The question whether or not the software qualifies as a medical device depends on a number of criteria, e.g. according to the MDR. The definition and the local case law may vary between the countries.
In Belgium, authorities and courts apply the MDR taking into account the available guidance on the EU level (in particular MDCG guidance) and guidance provided by the Belgian regulator, the Federal Agency for Medicines and Health Products (“FAMHP”).
Software will qualify as a medical device in accordance with article 2 of the MDR, if the intended purpose relates to one of the following:
- diagnosis, prevention, monitoring, treatment or alleviation of disease,
- diagnosis, monitoring, treatment, alleviation or compensation of injuries or handicaps,
- investigation, replacement or modification of the anatomy or of a physiological process, control of conception.
The differentiation between a medical device and a consumer product – which does not fall within the scope of the MDR – can largely be influenced by the manufacturer who defines the intended purpose of the respective product. Mere lifestyle/everyday apps (e.g., for fitness tracking, nutritional recommendations, resilience exercises, meditation training without a medical purpose) are generally not intended for therapeutic purposes.
Not only is the explicitly described intended purpose relevant but so are the instructions for use and the promotional materials (e.g., website, information in App Store) regarding the specific product. Possible indicative terms in connection with the intended purpose and corresponding functions can be, for example: alarming, analysing, calculating, detecting, diagnosing, interpreting, converting, measuring, controlling, monitoring, amplifying. Indicative functions for classification as a medical device can be, amongst others, the following: Decision support or decision-making software, e.g., regarding therapeutic measures; calculation, e.g., of dosing of medicines (as opposed to mere reproduction of a table from which users can deduce the dosage themselves); monitoring patients and collecting data, e.g., by measurements if the results thereof have an influence on diagnosis or therapy. Pure data storage, archiving, lossless compression (i.e., using a compression procedure that allows the exact reconstruction of the original data), communication, or simple search functions do not in themselves result in classification as a medical device.
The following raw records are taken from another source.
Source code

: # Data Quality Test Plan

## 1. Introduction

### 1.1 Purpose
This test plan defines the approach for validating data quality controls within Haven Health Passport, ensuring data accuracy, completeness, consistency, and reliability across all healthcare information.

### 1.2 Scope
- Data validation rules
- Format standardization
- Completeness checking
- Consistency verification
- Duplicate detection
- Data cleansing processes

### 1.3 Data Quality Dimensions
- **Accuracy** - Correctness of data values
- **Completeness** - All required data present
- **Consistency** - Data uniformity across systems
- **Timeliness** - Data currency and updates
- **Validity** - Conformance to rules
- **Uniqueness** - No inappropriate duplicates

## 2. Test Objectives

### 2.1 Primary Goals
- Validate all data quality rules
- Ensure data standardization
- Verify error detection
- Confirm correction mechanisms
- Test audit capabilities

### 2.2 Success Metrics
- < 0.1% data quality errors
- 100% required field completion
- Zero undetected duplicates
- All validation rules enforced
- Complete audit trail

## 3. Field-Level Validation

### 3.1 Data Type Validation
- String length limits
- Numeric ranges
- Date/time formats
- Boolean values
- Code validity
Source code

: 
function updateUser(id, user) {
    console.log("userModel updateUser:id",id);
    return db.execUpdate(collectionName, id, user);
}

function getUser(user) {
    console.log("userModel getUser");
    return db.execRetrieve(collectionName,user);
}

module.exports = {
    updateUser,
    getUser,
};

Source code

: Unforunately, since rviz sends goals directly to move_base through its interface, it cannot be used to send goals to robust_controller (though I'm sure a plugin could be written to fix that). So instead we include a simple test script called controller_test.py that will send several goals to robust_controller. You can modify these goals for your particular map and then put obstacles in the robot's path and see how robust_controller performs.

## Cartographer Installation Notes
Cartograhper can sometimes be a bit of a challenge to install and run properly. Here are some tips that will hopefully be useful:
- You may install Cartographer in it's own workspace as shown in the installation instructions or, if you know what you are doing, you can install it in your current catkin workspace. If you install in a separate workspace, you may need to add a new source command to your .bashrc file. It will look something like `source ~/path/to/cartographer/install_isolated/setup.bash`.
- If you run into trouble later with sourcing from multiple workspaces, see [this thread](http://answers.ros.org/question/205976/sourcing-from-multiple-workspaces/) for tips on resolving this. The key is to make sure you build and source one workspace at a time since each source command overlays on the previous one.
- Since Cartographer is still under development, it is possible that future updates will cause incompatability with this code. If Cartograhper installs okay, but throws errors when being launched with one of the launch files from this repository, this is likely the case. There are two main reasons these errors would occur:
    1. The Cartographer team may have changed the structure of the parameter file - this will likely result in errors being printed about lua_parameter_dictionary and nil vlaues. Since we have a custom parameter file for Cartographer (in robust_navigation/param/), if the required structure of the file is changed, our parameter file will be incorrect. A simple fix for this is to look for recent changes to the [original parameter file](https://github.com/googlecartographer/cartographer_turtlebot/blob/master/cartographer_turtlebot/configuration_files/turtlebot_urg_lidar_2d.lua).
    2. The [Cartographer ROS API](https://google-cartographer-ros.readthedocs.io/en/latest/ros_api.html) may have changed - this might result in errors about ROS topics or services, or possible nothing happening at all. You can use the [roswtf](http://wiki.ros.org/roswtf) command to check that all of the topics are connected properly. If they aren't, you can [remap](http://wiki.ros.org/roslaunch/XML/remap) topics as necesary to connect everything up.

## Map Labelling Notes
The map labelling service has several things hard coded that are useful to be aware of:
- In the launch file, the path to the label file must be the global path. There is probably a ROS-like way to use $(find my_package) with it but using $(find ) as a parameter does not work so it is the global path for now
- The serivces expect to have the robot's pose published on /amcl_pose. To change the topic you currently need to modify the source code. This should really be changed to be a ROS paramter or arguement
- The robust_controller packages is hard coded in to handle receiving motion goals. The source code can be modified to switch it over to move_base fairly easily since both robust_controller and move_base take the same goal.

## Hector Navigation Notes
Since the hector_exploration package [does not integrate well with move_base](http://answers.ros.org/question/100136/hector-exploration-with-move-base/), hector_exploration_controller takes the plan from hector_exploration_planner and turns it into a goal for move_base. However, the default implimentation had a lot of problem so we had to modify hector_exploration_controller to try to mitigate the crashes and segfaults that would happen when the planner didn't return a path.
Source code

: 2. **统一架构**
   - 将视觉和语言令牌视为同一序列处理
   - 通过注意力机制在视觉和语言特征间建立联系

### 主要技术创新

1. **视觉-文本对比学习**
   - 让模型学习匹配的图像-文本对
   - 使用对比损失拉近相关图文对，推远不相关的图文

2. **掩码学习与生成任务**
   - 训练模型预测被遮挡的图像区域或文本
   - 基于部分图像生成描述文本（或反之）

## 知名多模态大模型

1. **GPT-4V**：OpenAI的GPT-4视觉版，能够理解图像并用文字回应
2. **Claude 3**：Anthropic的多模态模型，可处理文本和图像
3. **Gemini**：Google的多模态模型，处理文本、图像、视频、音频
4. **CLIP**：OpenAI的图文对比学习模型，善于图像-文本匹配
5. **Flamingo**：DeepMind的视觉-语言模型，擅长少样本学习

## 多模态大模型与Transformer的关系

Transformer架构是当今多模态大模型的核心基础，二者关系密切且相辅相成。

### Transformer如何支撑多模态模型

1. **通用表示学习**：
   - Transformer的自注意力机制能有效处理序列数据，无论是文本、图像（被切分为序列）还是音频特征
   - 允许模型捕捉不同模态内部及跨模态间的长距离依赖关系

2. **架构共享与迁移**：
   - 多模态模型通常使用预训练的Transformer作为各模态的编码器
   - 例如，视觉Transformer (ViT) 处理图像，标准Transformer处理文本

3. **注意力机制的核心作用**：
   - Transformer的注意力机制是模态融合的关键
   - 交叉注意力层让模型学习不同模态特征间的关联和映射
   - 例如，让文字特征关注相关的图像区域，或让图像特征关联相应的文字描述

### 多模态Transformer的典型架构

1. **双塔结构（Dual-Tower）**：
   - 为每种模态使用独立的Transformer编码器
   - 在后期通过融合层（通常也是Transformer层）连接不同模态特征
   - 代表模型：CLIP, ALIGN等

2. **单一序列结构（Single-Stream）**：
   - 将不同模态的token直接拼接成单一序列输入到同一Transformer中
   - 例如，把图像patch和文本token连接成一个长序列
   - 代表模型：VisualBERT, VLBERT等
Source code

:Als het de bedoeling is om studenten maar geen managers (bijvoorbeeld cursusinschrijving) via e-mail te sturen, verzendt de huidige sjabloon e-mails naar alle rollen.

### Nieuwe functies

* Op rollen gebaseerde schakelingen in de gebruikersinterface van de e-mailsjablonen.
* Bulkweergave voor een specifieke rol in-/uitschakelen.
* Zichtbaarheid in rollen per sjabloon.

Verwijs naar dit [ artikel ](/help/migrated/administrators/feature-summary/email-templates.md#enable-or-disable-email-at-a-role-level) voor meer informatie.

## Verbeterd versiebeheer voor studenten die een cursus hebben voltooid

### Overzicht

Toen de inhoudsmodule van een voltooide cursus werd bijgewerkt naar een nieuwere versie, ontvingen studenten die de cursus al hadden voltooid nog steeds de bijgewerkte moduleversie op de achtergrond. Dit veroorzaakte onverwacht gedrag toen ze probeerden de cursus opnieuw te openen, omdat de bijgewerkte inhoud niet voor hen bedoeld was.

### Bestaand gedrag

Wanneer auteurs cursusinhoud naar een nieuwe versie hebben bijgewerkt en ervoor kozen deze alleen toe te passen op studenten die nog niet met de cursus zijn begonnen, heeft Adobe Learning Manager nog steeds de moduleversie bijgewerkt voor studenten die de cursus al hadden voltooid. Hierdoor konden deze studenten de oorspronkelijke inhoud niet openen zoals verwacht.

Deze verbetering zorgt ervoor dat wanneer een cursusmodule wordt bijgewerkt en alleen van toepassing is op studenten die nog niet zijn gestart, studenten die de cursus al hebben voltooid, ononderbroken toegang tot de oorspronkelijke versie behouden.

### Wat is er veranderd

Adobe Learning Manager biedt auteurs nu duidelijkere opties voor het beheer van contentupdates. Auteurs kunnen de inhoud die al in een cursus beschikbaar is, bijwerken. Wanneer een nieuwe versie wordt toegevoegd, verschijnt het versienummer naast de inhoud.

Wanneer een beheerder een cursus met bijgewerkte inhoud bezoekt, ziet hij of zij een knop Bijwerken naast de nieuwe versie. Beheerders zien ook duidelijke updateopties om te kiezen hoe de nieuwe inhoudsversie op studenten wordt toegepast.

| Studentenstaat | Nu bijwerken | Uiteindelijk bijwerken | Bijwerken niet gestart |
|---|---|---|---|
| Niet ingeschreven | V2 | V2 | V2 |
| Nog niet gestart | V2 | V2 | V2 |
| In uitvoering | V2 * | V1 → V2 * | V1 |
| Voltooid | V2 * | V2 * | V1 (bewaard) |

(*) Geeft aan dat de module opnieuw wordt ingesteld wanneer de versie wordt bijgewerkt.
Medical devices are — generally speaking — assigned to risk classes. The classification is decisive for the conformity assessment procedure that the respective product must undergo. The classification is mainly based on the vulnerability of the human body (invasiveness) and takes into account the potential risks associated with the release or exchange of energy (activity) and the duration of use of the medical device. They are assigned to Classes I, IIa, IIb or III, whereby Class I comprises those products with the lowest risk potential.
The classification rules for software devices are listed under annex VIII chapter III, rule 11 MDR. Software can fall into risk class I. However, due to the new interpretation rules this will likely be an exception only. Most software as medical device will be classified as class IIa or higher. This is important from a practical point of view because such software then needs to undergo a conformity assessment procedure applied by a notified body.